--- begin Text passage ---

I don't really understand your point here. First, I never suggested 
fitting a model of any kind to select unchanged probesets, unless 
computing the variance is some kind of newfangled model fitting that I 
don't understand.

In addition, are you really claiming that a probeset that is 'below the 
detection limit' (whatever that means) will _not_ have any variance? I 
would say that doesn't make any sense. All expression values will 
exhibit some level of variance regardless of whether you might think 
they are 'below the detection limit'.

> 
> It seems to me that this approach leads to a false/erroneous reduction in 
> the multiplicity problem, as you've just moved the hypothesis testing into 
> a separate "phase" of the analysis.  And it also would mess up pooled 
> variance estimates such as those used in eBayes-based methods (e.g. 
> limma).

--- end Text passage ---
--- begin Material ---

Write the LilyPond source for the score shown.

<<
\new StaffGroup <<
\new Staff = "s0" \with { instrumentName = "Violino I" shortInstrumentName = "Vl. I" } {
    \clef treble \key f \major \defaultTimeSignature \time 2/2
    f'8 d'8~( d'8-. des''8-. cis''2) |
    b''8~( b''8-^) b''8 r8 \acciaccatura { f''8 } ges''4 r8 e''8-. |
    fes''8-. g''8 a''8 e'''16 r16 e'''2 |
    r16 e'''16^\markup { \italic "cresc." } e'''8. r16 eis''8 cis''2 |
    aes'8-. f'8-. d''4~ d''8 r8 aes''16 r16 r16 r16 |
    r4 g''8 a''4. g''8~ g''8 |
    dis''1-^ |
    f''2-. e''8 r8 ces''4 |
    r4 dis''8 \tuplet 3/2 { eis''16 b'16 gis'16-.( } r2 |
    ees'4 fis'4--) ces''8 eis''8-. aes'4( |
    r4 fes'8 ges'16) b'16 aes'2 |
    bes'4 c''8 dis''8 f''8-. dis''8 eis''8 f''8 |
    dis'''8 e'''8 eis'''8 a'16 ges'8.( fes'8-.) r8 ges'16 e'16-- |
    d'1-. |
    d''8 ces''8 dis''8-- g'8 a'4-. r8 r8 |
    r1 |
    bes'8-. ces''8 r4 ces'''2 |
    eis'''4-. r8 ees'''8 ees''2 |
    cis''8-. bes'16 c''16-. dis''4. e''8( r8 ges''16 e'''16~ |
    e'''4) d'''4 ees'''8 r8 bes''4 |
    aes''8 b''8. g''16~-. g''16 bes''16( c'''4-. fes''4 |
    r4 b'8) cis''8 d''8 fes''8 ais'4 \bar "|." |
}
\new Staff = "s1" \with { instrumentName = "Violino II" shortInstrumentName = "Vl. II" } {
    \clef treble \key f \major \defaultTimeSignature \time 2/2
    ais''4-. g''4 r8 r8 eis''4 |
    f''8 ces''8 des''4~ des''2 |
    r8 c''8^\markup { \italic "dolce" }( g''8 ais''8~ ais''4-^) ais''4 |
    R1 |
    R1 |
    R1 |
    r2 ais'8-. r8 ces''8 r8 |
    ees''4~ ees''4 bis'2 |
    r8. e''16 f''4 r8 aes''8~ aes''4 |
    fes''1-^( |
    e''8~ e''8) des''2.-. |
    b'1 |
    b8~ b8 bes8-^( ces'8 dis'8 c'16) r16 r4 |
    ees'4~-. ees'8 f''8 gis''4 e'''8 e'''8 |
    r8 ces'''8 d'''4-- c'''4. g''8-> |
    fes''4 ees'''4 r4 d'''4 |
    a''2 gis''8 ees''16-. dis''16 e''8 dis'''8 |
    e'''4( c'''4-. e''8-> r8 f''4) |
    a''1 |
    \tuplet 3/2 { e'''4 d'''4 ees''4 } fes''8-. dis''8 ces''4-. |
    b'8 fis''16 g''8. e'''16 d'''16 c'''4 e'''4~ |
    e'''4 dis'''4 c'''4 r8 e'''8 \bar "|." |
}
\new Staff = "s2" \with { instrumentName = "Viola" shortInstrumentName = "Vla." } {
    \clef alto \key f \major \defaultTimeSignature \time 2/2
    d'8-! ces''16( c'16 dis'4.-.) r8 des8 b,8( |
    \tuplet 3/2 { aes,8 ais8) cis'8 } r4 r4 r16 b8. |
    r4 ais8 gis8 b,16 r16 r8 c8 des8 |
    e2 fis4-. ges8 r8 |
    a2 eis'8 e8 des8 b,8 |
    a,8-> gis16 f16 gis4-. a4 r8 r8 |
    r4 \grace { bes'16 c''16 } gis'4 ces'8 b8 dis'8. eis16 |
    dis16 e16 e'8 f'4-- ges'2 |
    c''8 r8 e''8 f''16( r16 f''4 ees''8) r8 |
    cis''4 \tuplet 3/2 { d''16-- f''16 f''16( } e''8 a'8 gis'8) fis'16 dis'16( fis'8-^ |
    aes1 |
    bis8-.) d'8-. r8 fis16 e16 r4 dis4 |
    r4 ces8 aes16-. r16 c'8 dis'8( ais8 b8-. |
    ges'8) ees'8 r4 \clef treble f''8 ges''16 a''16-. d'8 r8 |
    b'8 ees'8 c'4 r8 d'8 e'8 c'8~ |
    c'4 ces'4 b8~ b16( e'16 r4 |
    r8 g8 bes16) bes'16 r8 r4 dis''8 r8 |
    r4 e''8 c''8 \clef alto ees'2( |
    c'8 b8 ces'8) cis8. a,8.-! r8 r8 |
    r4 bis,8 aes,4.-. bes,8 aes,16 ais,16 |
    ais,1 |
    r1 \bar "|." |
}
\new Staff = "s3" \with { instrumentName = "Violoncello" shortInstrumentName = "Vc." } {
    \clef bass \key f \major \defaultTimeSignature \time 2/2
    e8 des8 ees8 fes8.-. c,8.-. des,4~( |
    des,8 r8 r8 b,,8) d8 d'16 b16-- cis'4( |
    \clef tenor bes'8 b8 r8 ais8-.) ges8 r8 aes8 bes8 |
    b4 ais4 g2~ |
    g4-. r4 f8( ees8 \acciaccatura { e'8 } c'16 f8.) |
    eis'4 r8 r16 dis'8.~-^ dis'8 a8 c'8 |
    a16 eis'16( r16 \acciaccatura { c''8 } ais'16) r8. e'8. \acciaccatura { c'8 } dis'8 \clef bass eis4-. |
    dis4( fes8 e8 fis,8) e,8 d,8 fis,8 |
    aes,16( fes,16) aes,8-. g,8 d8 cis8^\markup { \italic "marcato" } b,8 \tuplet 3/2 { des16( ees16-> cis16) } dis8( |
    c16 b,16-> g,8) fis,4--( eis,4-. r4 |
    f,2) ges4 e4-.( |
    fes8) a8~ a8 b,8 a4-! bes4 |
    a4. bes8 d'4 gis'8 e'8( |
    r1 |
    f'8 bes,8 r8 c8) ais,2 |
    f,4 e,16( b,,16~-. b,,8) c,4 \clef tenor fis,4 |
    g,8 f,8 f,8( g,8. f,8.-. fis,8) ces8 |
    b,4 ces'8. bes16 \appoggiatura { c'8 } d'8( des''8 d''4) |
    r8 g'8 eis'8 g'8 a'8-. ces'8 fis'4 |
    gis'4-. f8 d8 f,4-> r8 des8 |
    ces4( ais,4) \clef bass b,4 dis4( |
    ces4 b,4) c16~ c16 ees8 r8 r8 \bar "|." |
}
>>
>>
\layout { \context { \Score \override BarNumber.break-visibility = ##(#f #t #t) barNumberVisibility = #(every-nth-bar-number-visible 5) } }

--- end Material ---

> [Requests]:
1. Reproduce everything in the variance-filtering reply from "I don't really" down to "the detection limit'.".
2. Answer these questions from the variance-filtering reply:
(a) What does the writer say they never suggested doing to select unchanged probesets?
(b) What will all expression values exhibit, according to the writer?
(c) Which method does the quoted passage name as an example of eBayes-based methods?
The material above was taken from a separate source.

> [Expected answers]:
1.
I don't really understand your point here. First, I never suggested 
fitting a model of any kind to select unchanged probesets, unless 
computing the variance is some kind of newfangled model fitting that I 
don't understand.

In addition, are you really claiming that a probeset that is 'below the 
detection limit' (whatever that means) will _not_ have any variance? I 
would say that doesn't make any sense. All expression values will 
exhibit some level of variance regardless of whether you might think 
they are 'below the detection limit'.

2.
(a) Fitting a model of any kind.
(b) Some level of variance.
(c) limma.